#### Records to use
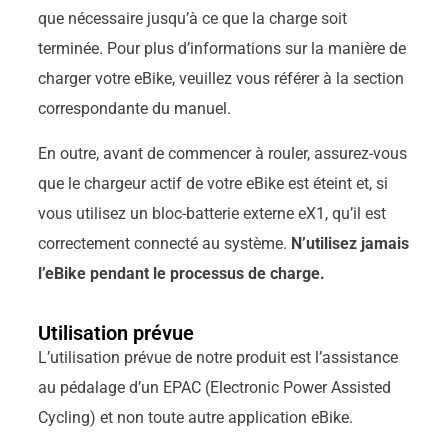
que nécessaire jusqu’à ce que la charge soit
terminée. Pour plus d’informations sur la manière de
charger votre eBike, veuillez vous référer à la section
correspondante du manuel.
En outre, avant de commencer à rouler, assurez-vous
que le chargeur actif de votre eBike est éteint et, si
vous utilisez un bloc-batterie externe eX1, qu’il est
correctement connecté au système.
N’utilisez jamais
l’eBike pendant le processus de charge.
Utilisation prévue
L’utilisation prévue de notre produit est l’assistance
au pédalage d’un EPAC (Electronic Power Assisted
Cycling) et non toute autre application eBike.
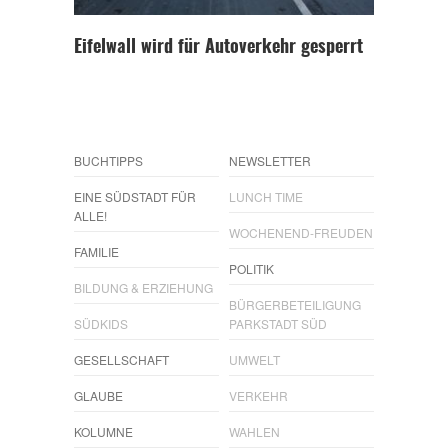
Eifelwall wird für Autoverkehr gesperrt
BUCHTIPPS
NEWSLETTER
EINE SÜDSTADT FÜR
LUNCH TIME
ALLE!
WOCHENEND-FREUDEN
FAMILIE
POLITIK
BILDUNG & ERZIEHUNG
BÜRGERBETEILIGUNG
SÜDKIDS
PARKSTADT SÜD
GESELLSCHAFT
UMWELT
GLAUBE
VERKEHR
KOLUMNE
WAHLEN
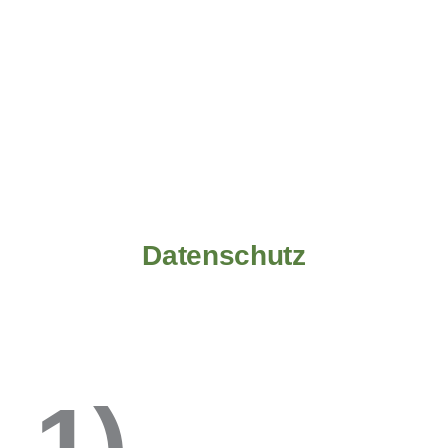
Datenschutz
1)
########
#### Records to use
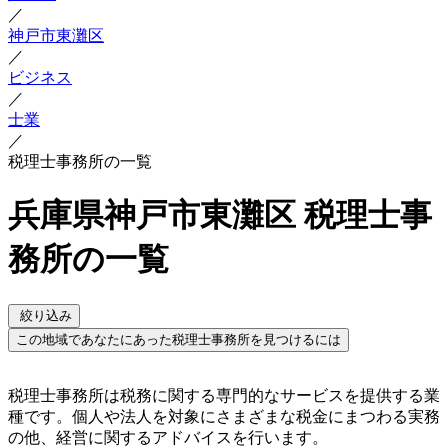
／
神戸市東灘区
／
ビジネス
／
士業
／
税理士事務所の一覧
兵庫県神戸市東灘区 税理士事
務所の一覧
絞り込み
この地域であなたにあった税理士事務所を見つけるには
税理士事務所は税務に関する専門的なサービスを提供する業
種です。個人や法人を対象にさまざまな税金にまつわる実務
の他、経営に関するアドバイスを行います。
########
» Work order
Find each line in the records that includes the word "prévue" and copy those lines.

» Answer section
Utilisation prévue
L’utilisation prévue de notre produit est l’assistance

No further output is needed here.